Мы идем по широкой людной улице. Солнце жарит, но я не могу себе позволить снять байку. Да и это ни к чему: за долгие годы я привыкла к избытку температуры у себя в теле. И, оказавшись в жару в спасительно прохладном помещении с кондиционером, я могу испытывать по-настоящему зверский холод.
– Давай пойдем в кино, когда все это закончится, – предлагает Макс, и я поднимаю к нему заинтересованный взгляд. Впрочем, мой интерес ему не виден за толстыми стеклами очков и границей капюшона.
Я уточняю, делая ударение на последнем слове:
– Когда закончится все?
А это случится когда-нибудь?
Макс перебирает слова, соглашаясь с двусмысленностью своего предложения.
– Когда закончится все на сегодня, – исправляется он и выдвигает заранее подготовленные аргументы, пока я не успела возразить. – Я все равно планирую посмотреть этот фильм, а тебе придется ознакомиться с его содержанием, если не хочешь чувствовать себя виноватой перед Майей.
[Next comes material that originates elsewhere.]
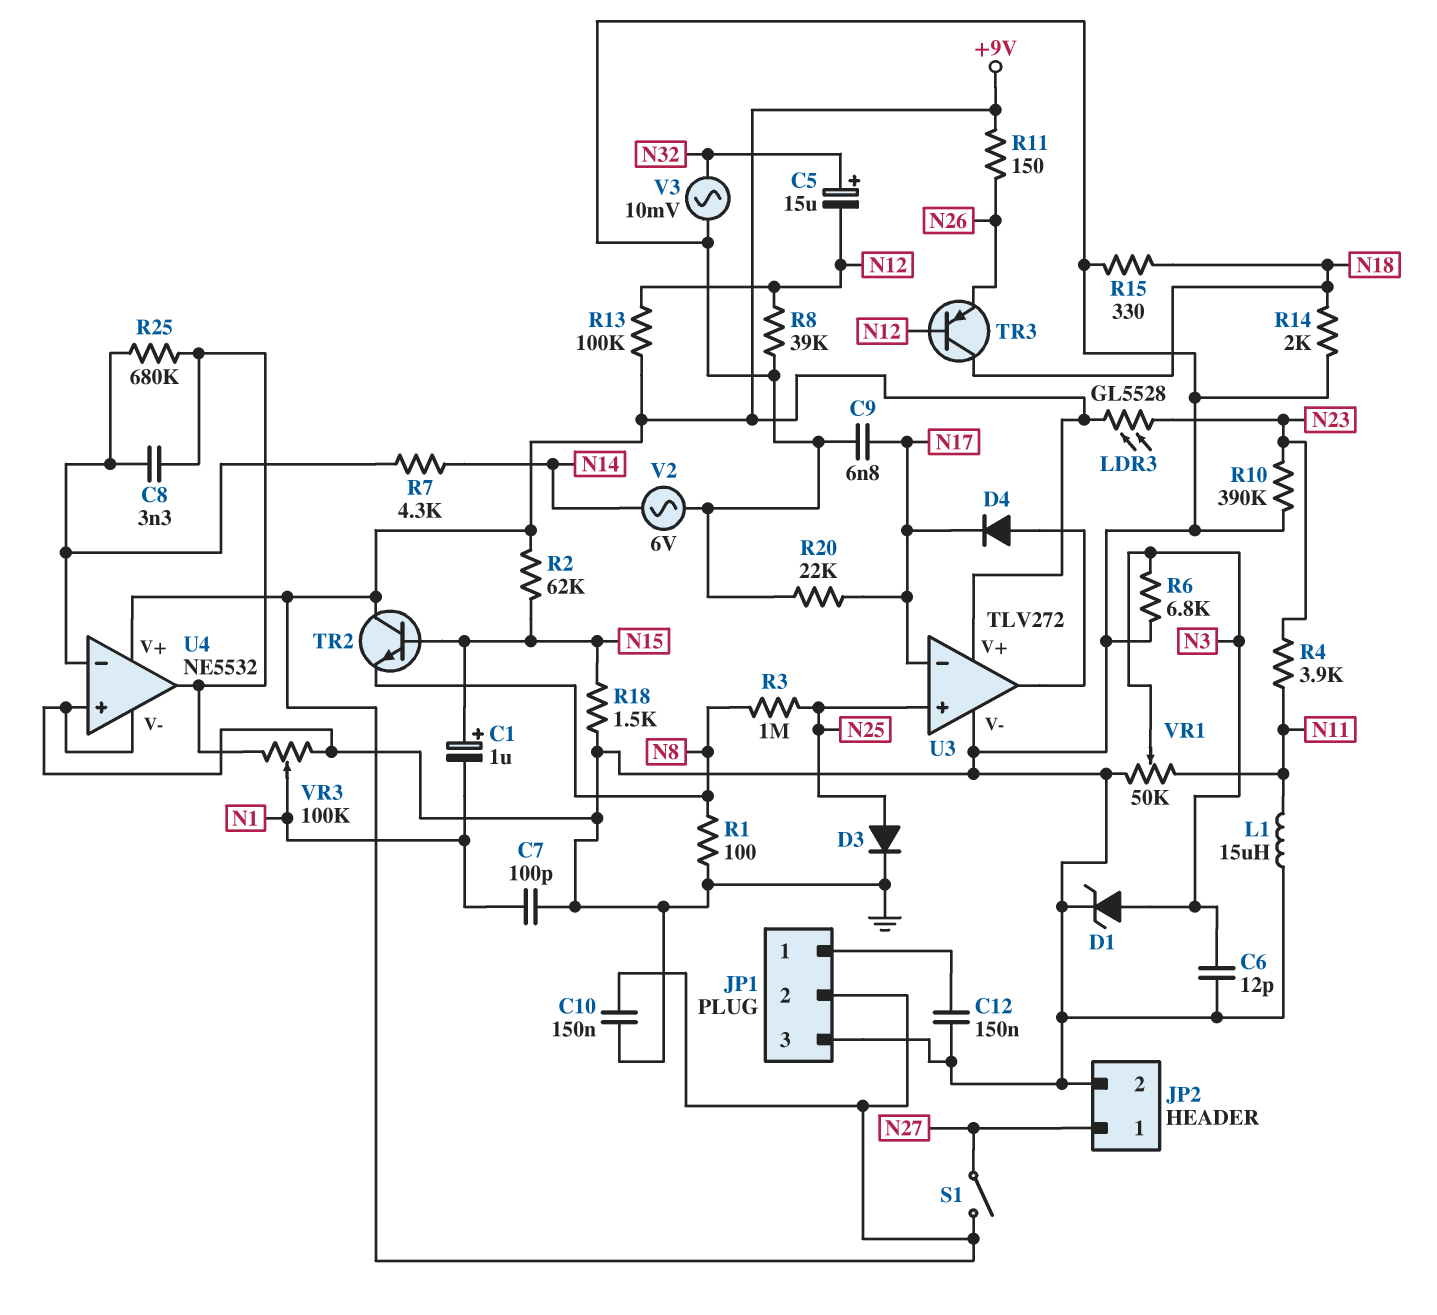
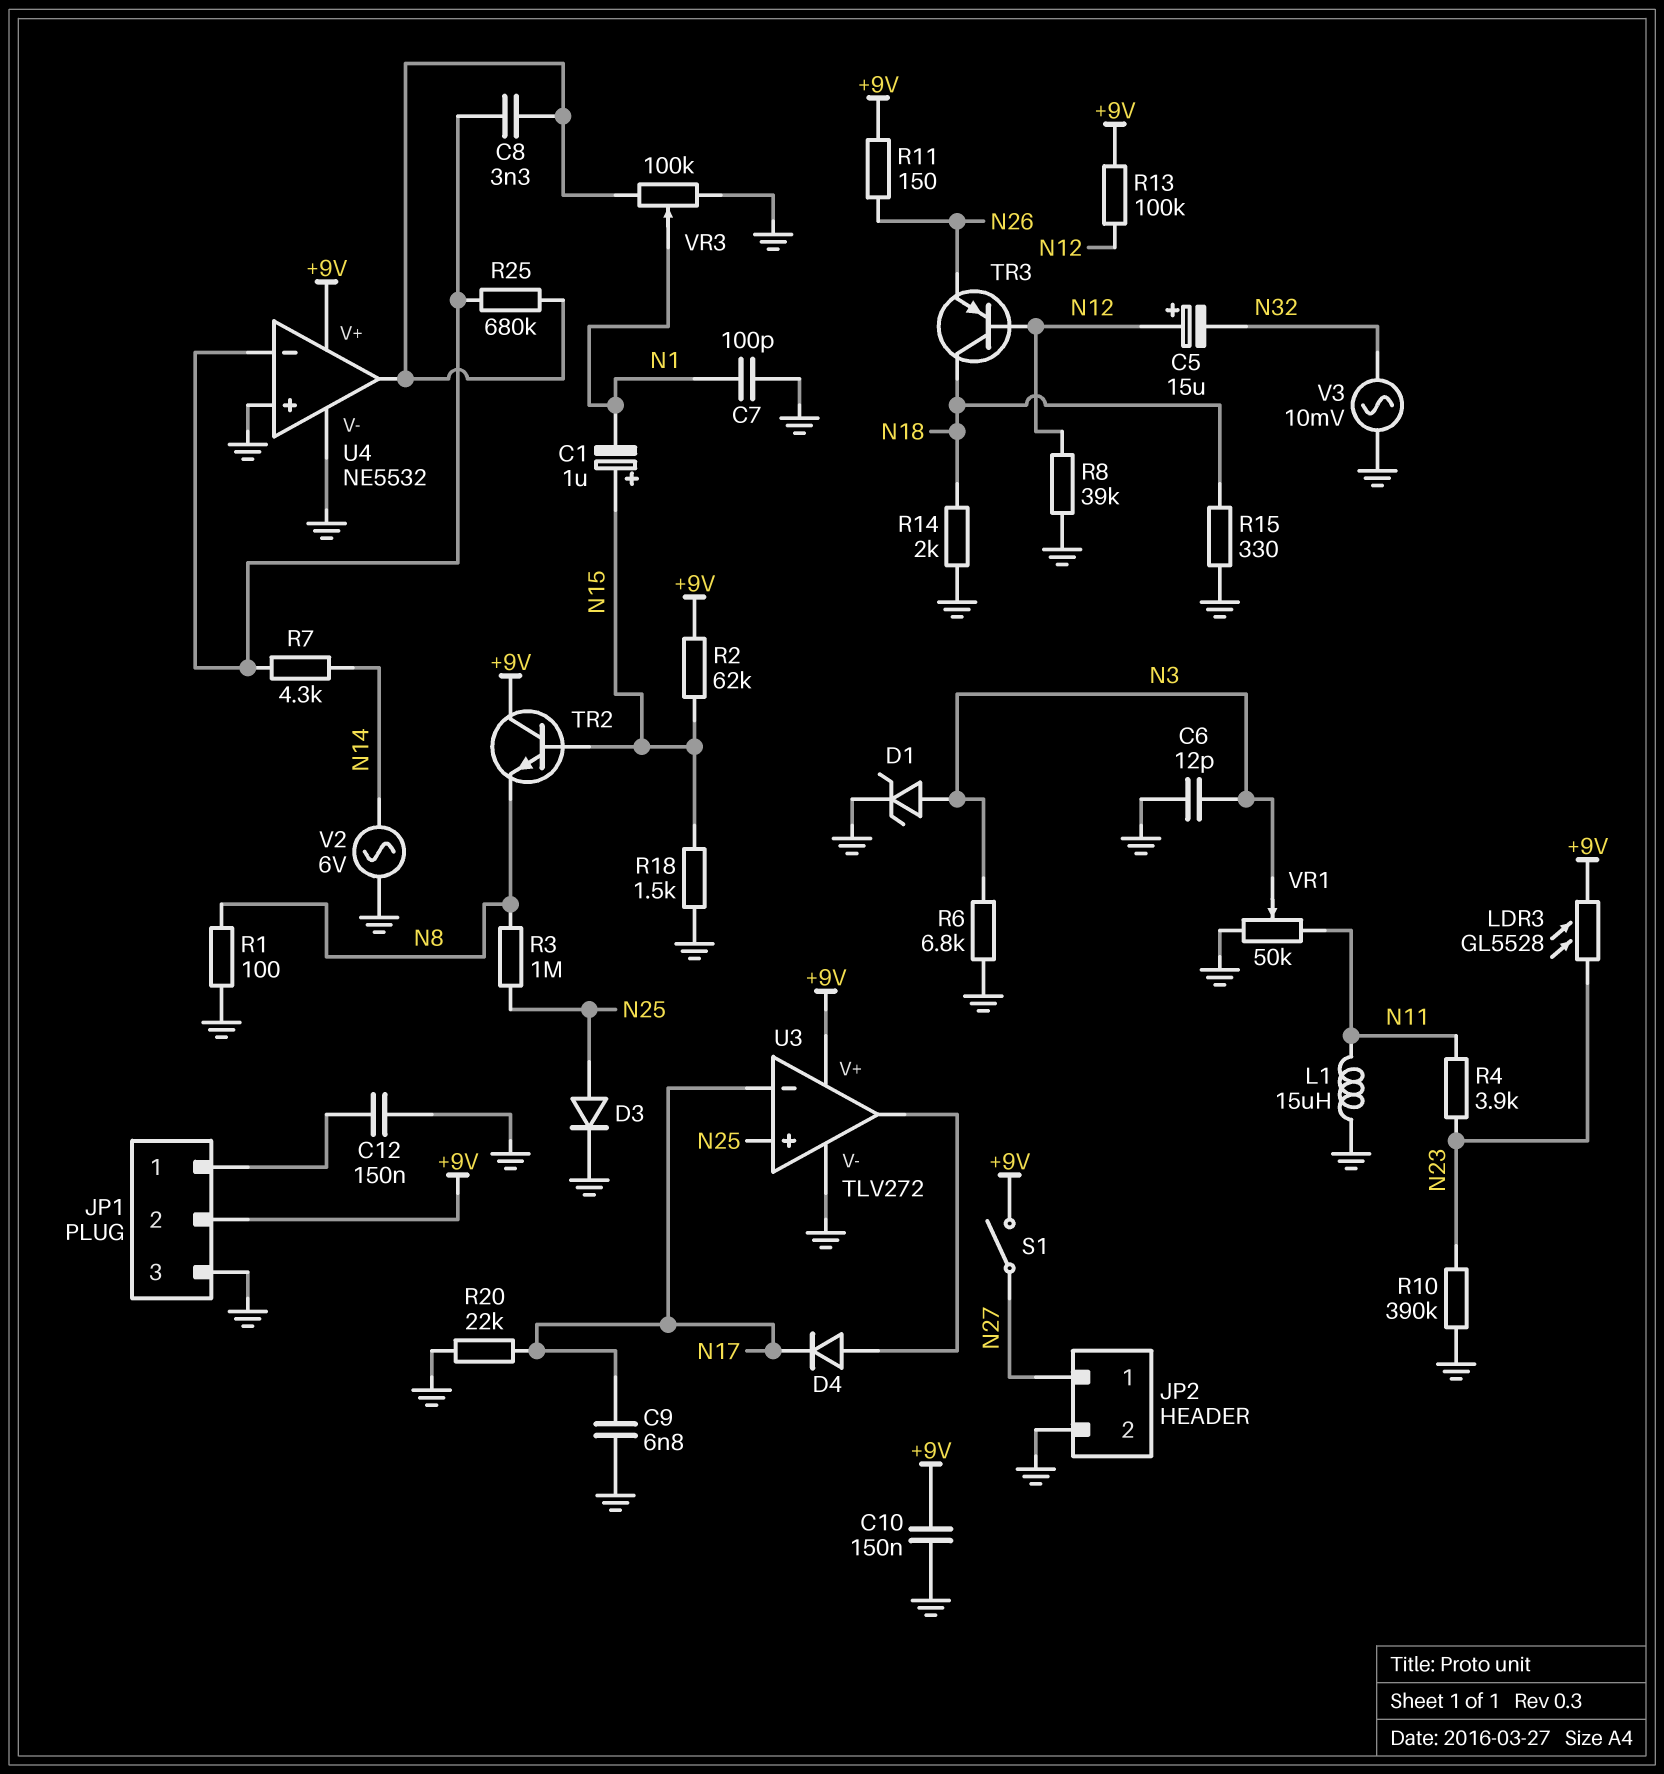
C5: 15uF (plus N32, minus N12) -> 15uF (plus N12, minus N32)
Глупо, конечно, но он прав. Только давать свое согласие не хочется. И я опускаю этот вопрос, вслух замечая, что мы почти добрались до места.
– Это здесь? – Макс кивает в сторону огромного здания музея, обнесенного высоким забором. – Его же реставрируют.
Он делает вид, будто не замечает резкой перемены разговора и отсутствия исходящего от меня желания вернуться к прежней теме. А еще он снова прав: здание старое, почти разваленное, но город вовремя взялся за его восстановление. Правда, процесс реставрации затянулся и замер, когда городской бюджет обнаружил недостаток денежных средств.
Небожители с готовностью облюбовали новое убежище. Так уж повелось, что все мы, нечеловеческие твари, селимся на развалинах. Только наши не подлежат реставрации, активно стремясь к конечному разрушению и превращению в пыль. Их – вот такие, отгороженные от мира, защищенные властью города. Те, что однажды превращаются в достояние общественности и становятся предметом гордости и любви горожан.
– Придется аккуратно, – усмехается Макс, и я киваю. Странно, что для таких чертей, как мы, архитектура родного города представляет какую-то ценность. Но это так.
Чем ближе мы к месту назначения – тем реже толпа. Еще одна закономерность: люди нас избегают. Всех. Неосознанно. Может, срабатывает инстинкт самосохранения.
Мне приходится взять Макса за руку, чтобы моя способность оставаться незамеченной для небожителей распространилась и на него тоже.
Его теплые пальцы обхватывают мою ладонь, и я чувствую закравшееся в них напряжение. В который раз обращаю к Максу взгляд, но лицо парня по-прежнему ни о чем мне не говорит.
– Думаешь, правильно поступаем? – задается он вопросом.